The Supreme Court on Friday ruled in United States v. Rahimi. A case that never should have been brought, it challenged whether a state could prevent a domestic abuser from owning a gun. How could the court possibly prevent states from regulating guns so dangerous that people with criminal records should not be able to get them? The court was in this position because of an opinion two years earlier, New York State Rifle & Pistol Association, Inc. v. Bruen, which essentially required courts to find some analogous restriction from the time of the Second Amendment in order to uphold a gun safety law. Well, no domestic abuse laws back then, so no regulations to protect abuse victims now!
In concurrence, Justice Ketanji Brown Jackson put the blame where it belongs:
I write separately because we now have two years’ worth of post-Bruen cases under our belts, and the experiences of courts applying its history-and-tradition test should bear on our assessment of the workability of that legal standard. This case highlights the apparent difficulty faced by judges on the ground. Make no mistake: Today’s effort to clear up “misunderst[andings],” … is a tacit admission that lower courts are struggling. In my view, the blame may lie with us, not with them. . . .
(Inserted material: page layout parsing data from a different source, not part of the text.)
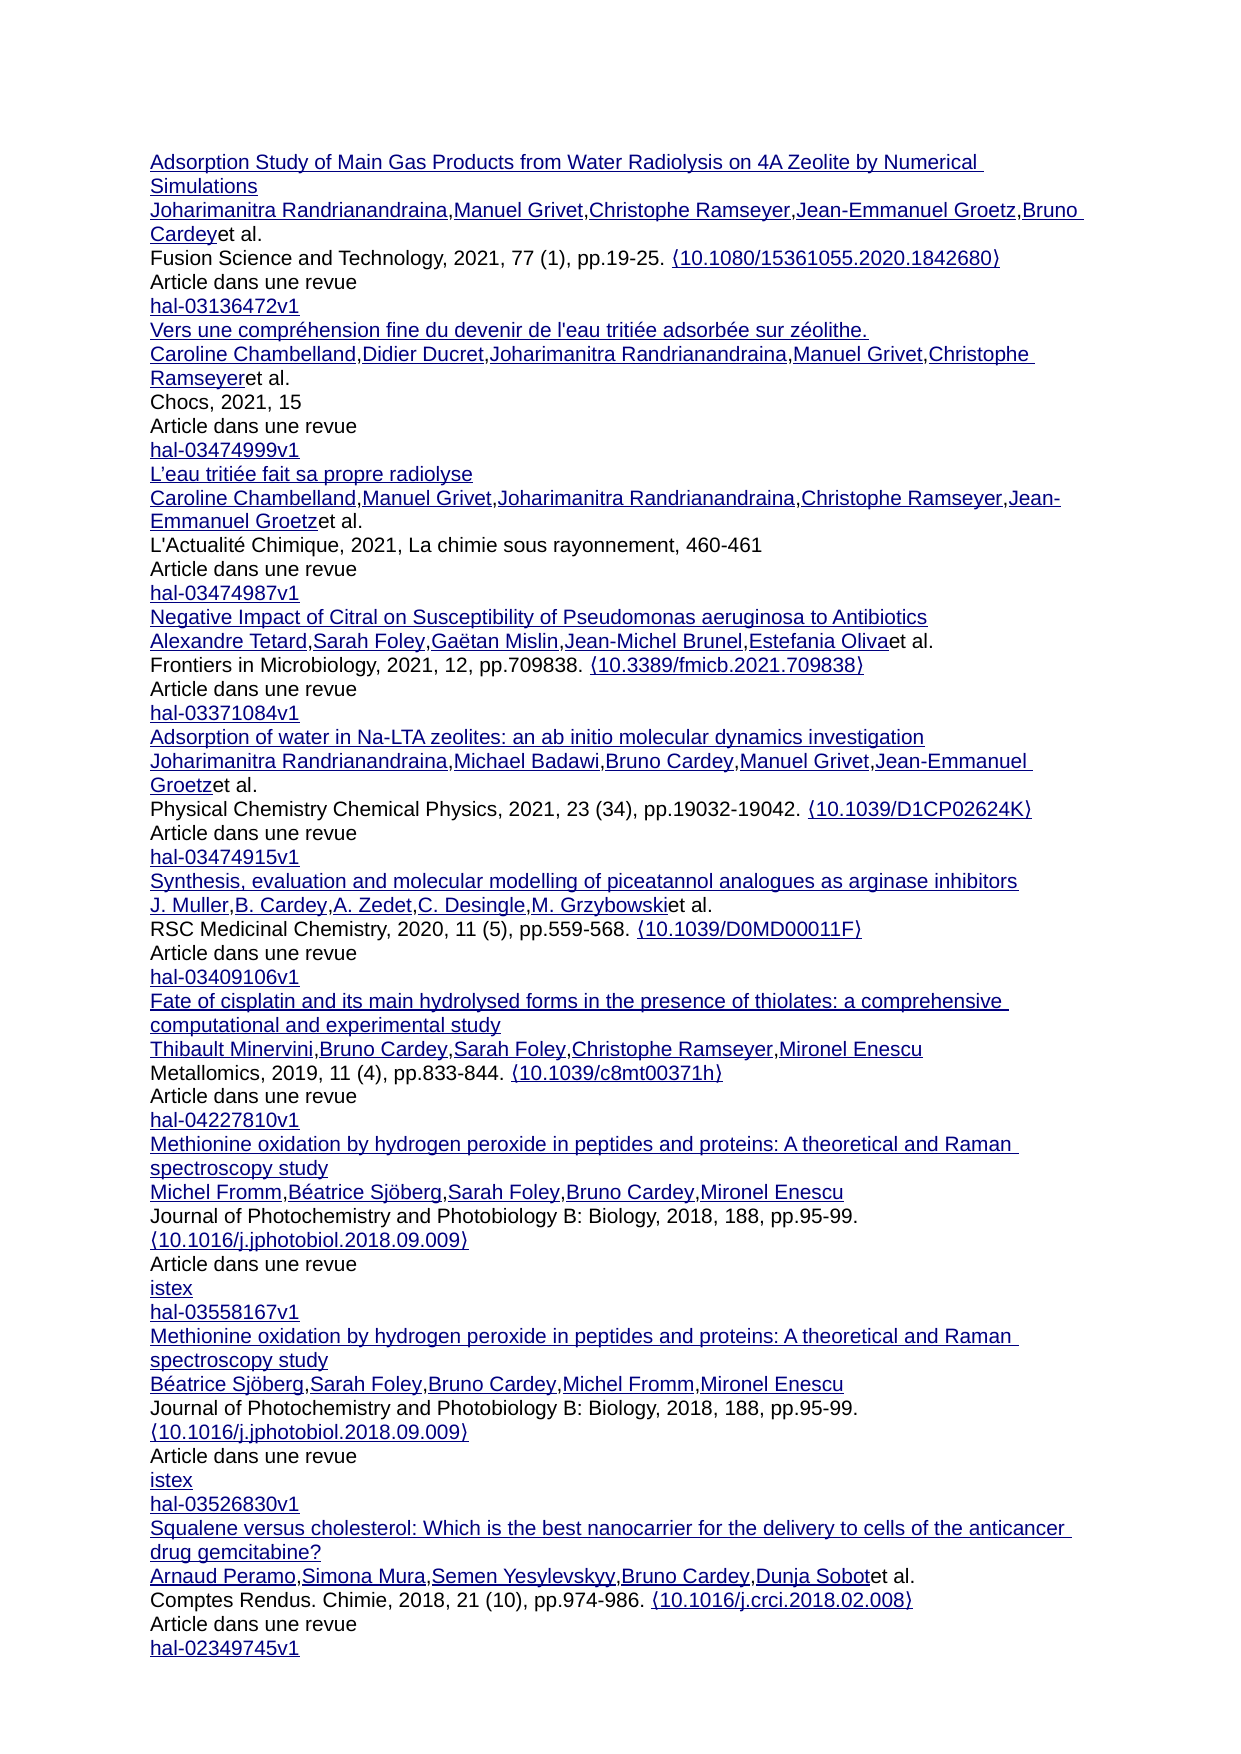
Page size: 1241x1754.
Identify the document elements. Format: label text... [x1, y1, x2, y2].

table_cell Vers une compréhension fine du devenir de l'eau tritiée adsorbée sur zéolithe. Caroline Chambelland,Didier Ducret,Joharimanitra Randrianandraina,Manuel Grivet,Christophe Ramseyeret al. Chocs, 2021, 15 Article dans une revue hal-03474999v1 [150, 318, 1090, 461]
table_cell Negative Impact of Citral on Susceptibility of Pseudomonas aeruginosa to Antibiotics Alexandre Tetard,Sarah Foley,Gaëtan Mislin,Jean-Michel Brunel,Estefania Olivaet al. Frontiers in Microbiology, 2021, 12, pp.709838. ⟨10.3389/fmicb.2021.709838⟩ Article dans une revue hal-03371084v1 [150, 605, 1090, 725]
table_cell L’eau tritiée fait sa propre radiolyse Caroline Chambelland,Manuel Grivet,Joharimanitra Randrianandraina,Christophe Ramseyer,Jean-Emmanuel Groetzet al. L'Actualité Chimique, 2021, La chimie sous rayonnement, 460-461 Article dans une revue hal-03474987v1 [150, 461, 1090, 605]
table_cell Synthesis, evaluation and molecular modelling of piceatannol analogues as arginase inhibitors J. Muller,B. Cardey,A. Zedet,C. Desingle,M. Grzybowskiet al. RSC Medicinal Chemistry, 2020, 11 (5), pp.559-568. ⟨10.1039/D0MD00011F⟩ Article dans une revue hal-03409106v1 [150, 869, 1090, 988]
table_cell Adsorption Study of Main Gas Products from Water Radiolysis on 4A Zeolite by Numerical Simulations Joharimanitra Randrianandraina,Manuel Grivet,Christophe Ramseyer,Jean-Emmanuel Groetz,Bruno Cardeyet al. Fusion Science and Technology, 2021, 77 (1), pp.19-25. ⟨10.1080/15361055.2020.1842680⟩ Article dans une revue hal-03136472v1 [150, 150, 1090, 318]
table_cell Squalene versus cholesterol: Which is the best nanocarrier for the delivery to cells of the anticancer drug gemcitabine? Arnaud Peramo,Simona Mura,Semen Yesylevskyy,Bruno Cardey,Dunja Sobotet al. Comptes Rendus. Chimie, 2018, 21 (10), pp.974-986. ⟨10.1016/j.crci.2018.02.008⟩ Article dans une revue hal-02349745v1 [150, 1516, 1090, 1659]
table_cell Adsorption of water in Na-LTA zeolites: an ab initio molecular dynamics investigation Joharimanitra Randrianandraina,Michael Badawi,Bruno Cardey,Manuel Grivet,Jean-Emmanuel Groetzet al. Physical Chemistry Chemical Physics, 2021, 23 (34), pp.19032-19042. ⟨10.1039/D1CP02624K⟩ Article dans une revue hal-03474915v1 [150, 725, 1090, 869]
table_cell Fate of cisplatin and its main hydrolysed forms in the presence of thiolates: a comprehensive computational and experimental study Thibault Minervini,Bruno Cardey,Sarah Foley,Christophe Ramseyer,Mironel Enescu Metallomics, 2019, 11 (4), pp.833-844. ⟨10.1039/c8mt00371h⟩ Article dans une revue hal-04227810v1 [150, 989, 1090, 1132]
table_cell Methionine oxidation by hydrogen peroxide in peptides and proteins: A theoretical and Raman spectroscopy study Michel Fromm,Béatrice Sjöberg,Sarah Foley,Bruno Cardey,Mironel Enescu Journal of Photochemistry and Photobiology B: Biology, 2018, 188, pp.95-99. ⟨10.1016/j.jphotobiol.2018.09.009⟩ Article dans une revue istex hal-03558167v1 [150, 1132, 1090, 1324]
table_cell Methionine oxidation by hydrogen peroxide in peptides and proteins: A theoretical and Raman spectroscopy study Béatrice Sjöberg,Sarah Foley,Bruno Cardey,Michel Fromm,Mironel Enescu Journal of Photochemistry and Photobiology B: Biology, 2018, 188, pp.95-99. ⟨10.1016/j.jphotobiol.2018.09.009⟩ Article dans une revue istex hal-03526830v1 [150, 1324, 1090, 1516]
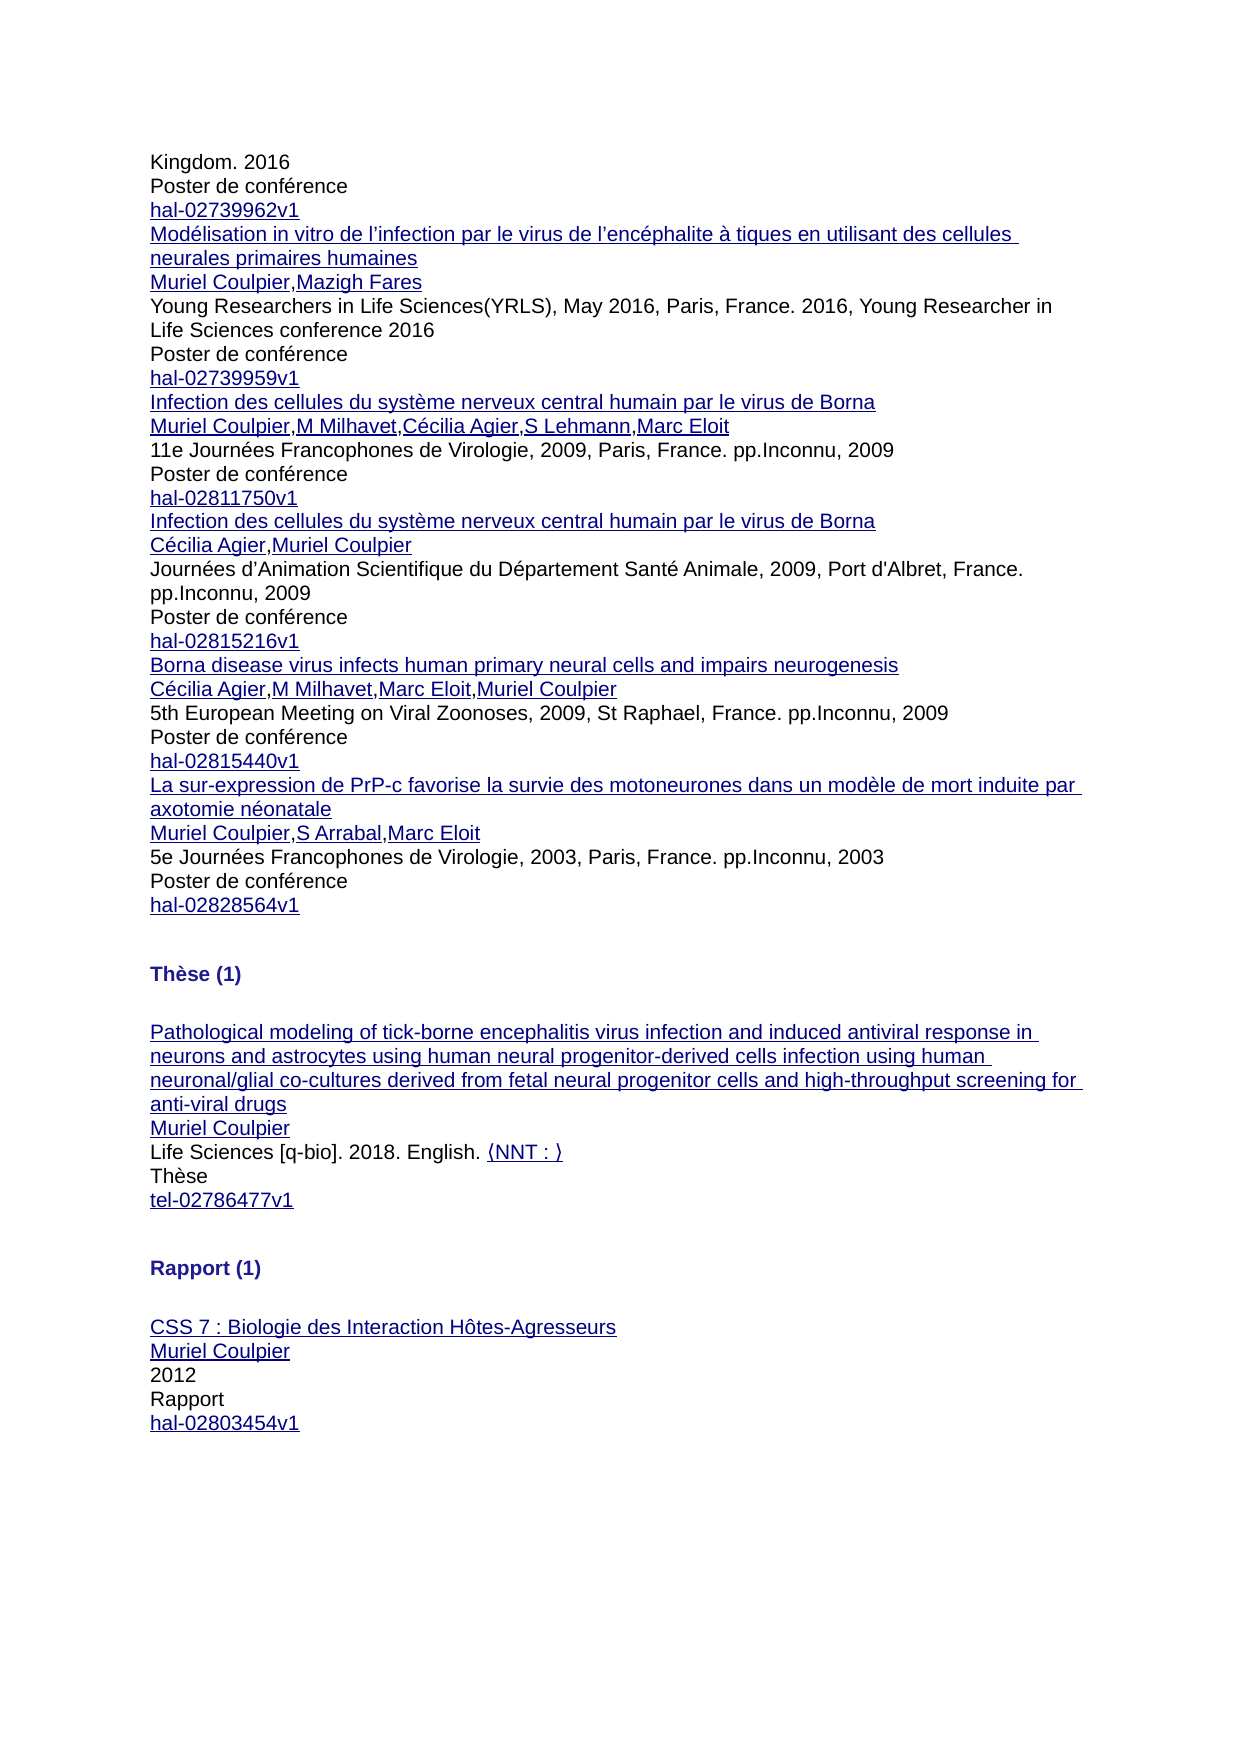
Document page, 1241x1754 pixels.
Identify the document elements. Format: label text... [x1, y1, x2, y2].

table_cell Infection des cellules du système nerveux central humain par le virus de Borna Muriel Coulpier,M Milhavet,Cécilia Agier,S Lehmann,Marc Eloit 11e Journées Francophones de Virologie, 2009, Paris, France. pp.Inconnu, 2009 Poster de conférence hal-02811750v1 [150, 390, 1090, 509]
table_header CSS 7 : Biologie des Interaction Hôtes-Agresseurs Muriel Coulpier 2012 Rapport hal-02803454v1 [150, 1315, 1090, 1434]
subtitle Thèse (1) [150, 961, 1090, 985]
table_cell Infection des cellules du système nerveux central humain par le virus de Borna Cécilia Agier,Muriel Coulpier Journées d’Animation Scientifique du Département Santé Animale, 2009, Port d'Albret, France. pp.Inconnu, 2009 Poster de conférence hal-02815216v1 [150, 509, 1090, 653]
table_cell Borna disease virus infects human primary neural cells and impairs neurogenesis Cécilia Agier,M Milhavet,Marc Eloit,Muriel Coulpier 5th European Meeting on Viral Zoonoses, 2009, St Raphael, France. pp.Inconnu, 2009 Poster de conférence hal-02815440v1 [150, 653, 1090, 773]
subtitle Rapport (1) [150, 1256, 1090, 1280]
table_cell Modélisation in vitro de l’infection par le virus de l’encéphalite à tiques en utilisant des cellules neurales primaires humaines Muriel Coulpier,Mazigh Fares Young Researchers in Life Sciences(YRLS), May 2016, Paris, France. 2016, Young Researcher in Life Sciences conference 2016 Poster de conférence hal-02739959v1 [150, 222, 1090, 389]
table_header Pathological modeling of tick-borne encephalitis virus infection and induced antiviral response in neurons and astrocytes using human neural progenitor-derived cells infection using human neuronal/glial co-cultures derived from fetal neural progenitor cells and high-throughput screening for anti-viral drugs Muriel Coulpier Life Sciences [q-bio]. 2018. English. ⟨NNT : ⟩ Thèse tel-02786477v1 [150, 1020, 1090, 1211]
table_cell Kingdom. 2016 Poster de conférence hal-02739962v1 [150, 150, 1090, 222]
table_cell La sur-expression de PrP-c favorise la survie des motoneurones dans un modèle de mort induite par axotomie néonatale Muriel Coulpier,S Arrabal,Marc Eloit 5e Journées Francophones de Virologie, 2003, Paris, France. pp.Inconnu, 2003 Poster de conférence hal-02828564v1 [150, 773, 1090, 917]
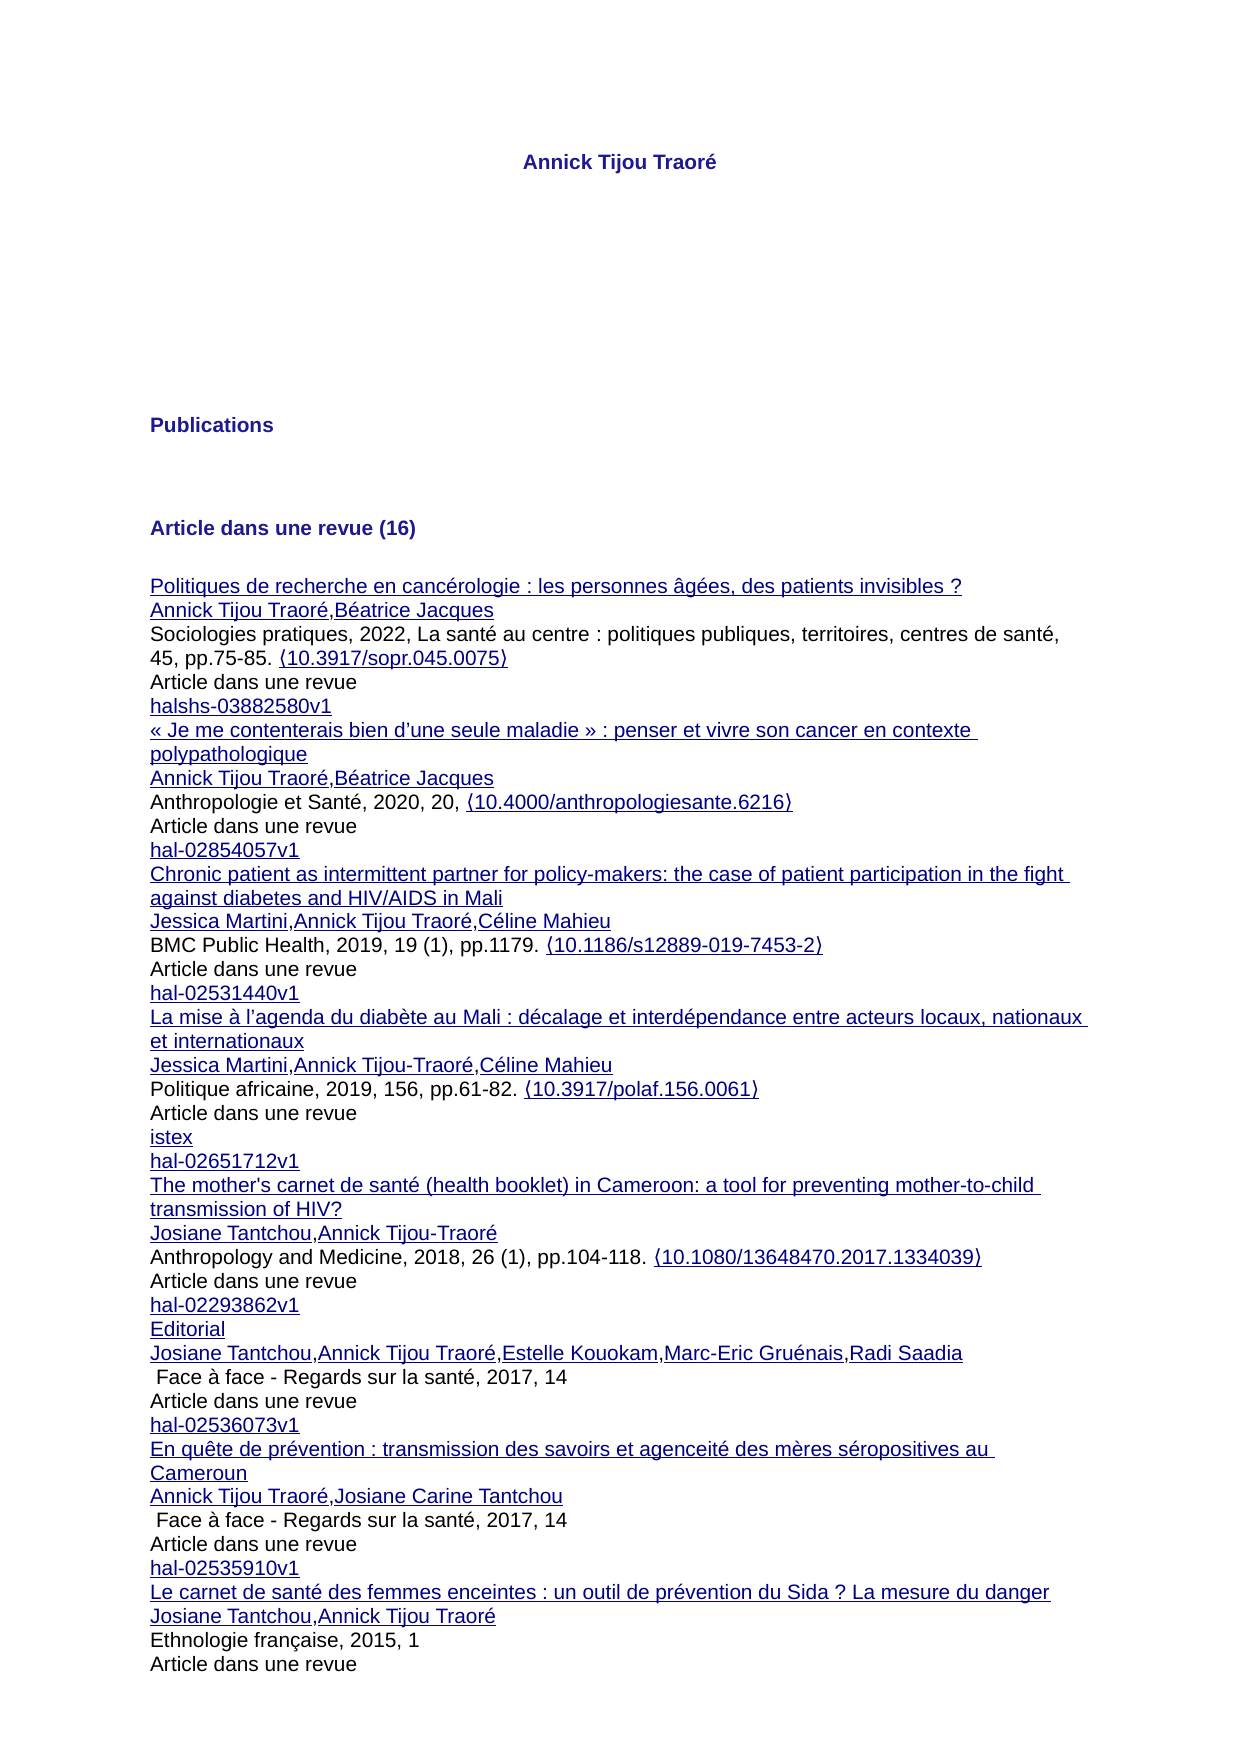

The tests we establish bind lower court judges, who then apply those legal standards to the cases before them. In my view, as this Court thinks of, and speaks about, history’s relevance to the interpretation of constitutional provisions, we should be mindful that our common-law tradition of promoting clarity and consistency in the application of our precedent also has a lengthy pedigree. So when courts signal they are having trouble with one of our standards, we should pay attention.
Put more simply, “originalism” does not work in practice. Forcing courts to transport us back to the 18th century (before domestic abuse laws, voting rights for women, the industrial age, etc.) creates uncertainty, chaos and horrific results. If we insist on locking in gun rights in 1791 and due process in 1868, we will have an America that virtually no one wants to live in, a legal system that is unworkable and a society in which disfavored groups lose progress made over centuries.
Frankly, Jackson’s observation is on target with virtually any topic (e.g., guns, legislative deference, equal protection, substantive due process) because originalism in the hands of her colleagues has become a results-oriented exercise to roll back the habits, laws and values of modern America. It’s not simply that some justices cherry-pick history to reach the right-wing results they want; it’s that the entire exercise is unworkable and perverse.